This is a problem from ZOJ 2432.To make it easyer,you just need output the length of the subsequence.

Each sequence is described with M - its length (1 <= M <= 500) and M integer numbers Ai (-2^31 <= Ai < 2^31) - the sequence itself.
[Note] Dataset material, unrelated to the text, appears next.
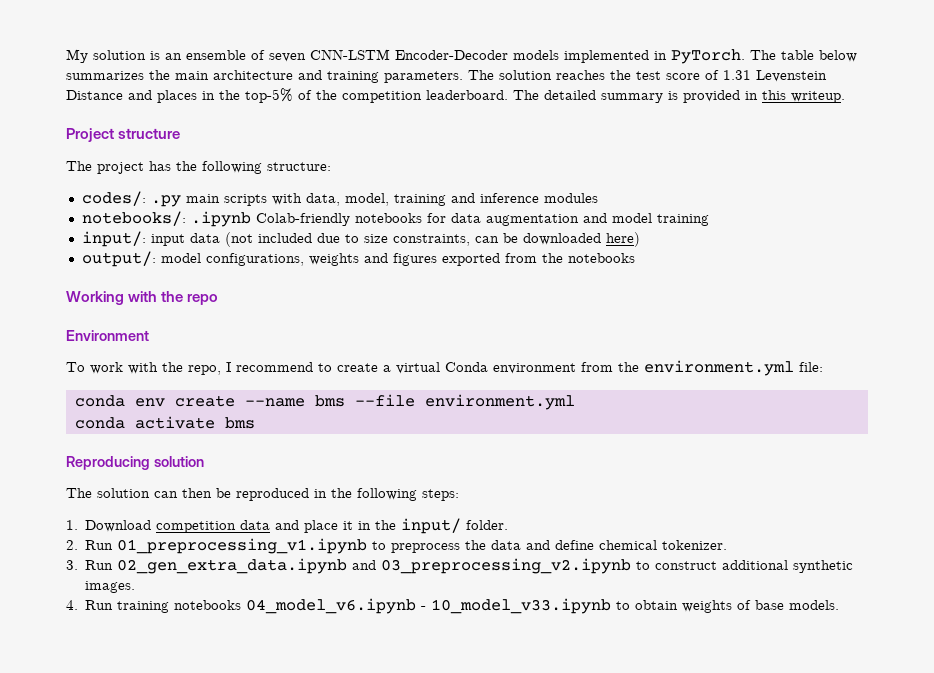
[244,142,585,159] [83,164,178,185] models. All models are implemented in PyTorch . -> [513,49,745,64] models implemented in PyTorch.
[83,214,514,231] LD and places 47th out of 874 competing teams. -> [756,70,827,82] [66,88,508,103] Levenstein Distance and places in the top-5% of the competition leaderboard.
output print L - the length of the greatest common increasing subsequence of both sequences.

1

5
1 4 2 5 -12
4
-12 1 2 4

2

 

 

 

#include<stdio.h>
#include<string.h>
int a[510],b[510];
int dp[510];
int main()
{
    int t,m,n,i,j;
    scanf("%d",&t);
    while(t--)
    {
        scanf("%d",&n);
        for(i=0;i<n;i++)
            scanf("%d",&a[i]);
        scanf("%d",&m);
        for(i=0;i<m;i++)
            scanf("%d",&b[i]);
        memset(dp,0,sizeof(dp));
        int ans=0,pos;
        for(i=0;i<n;i++)
        {
            pos=0;
            for(j=0;j<m;j++)
            {
            /// 遍历b的同时，找出 j 之前最大的公共子序列所在点 pos，并且要使 b[pos] < a[i]
            /// 这样，当下一句 b[j]==a[i] 时，就可以直接得到 j 点的最大公共子序列了：dp[pos]+1
                if(b[j]<a[i]&&dp[j]+1>dp[pos])  pos=j;
                if(b[j]==a[i]&&dp[j]<dp[pos]+1) dp[j]=dp[pos]+1;
            }
        }
        for(i=0;i<m;i++)
        {
            if(ans<dp[i])
                ans=dp[i];
        }
        printf("%d\n",ans);
        if(t) printf("\n");
    }
    return 0;
}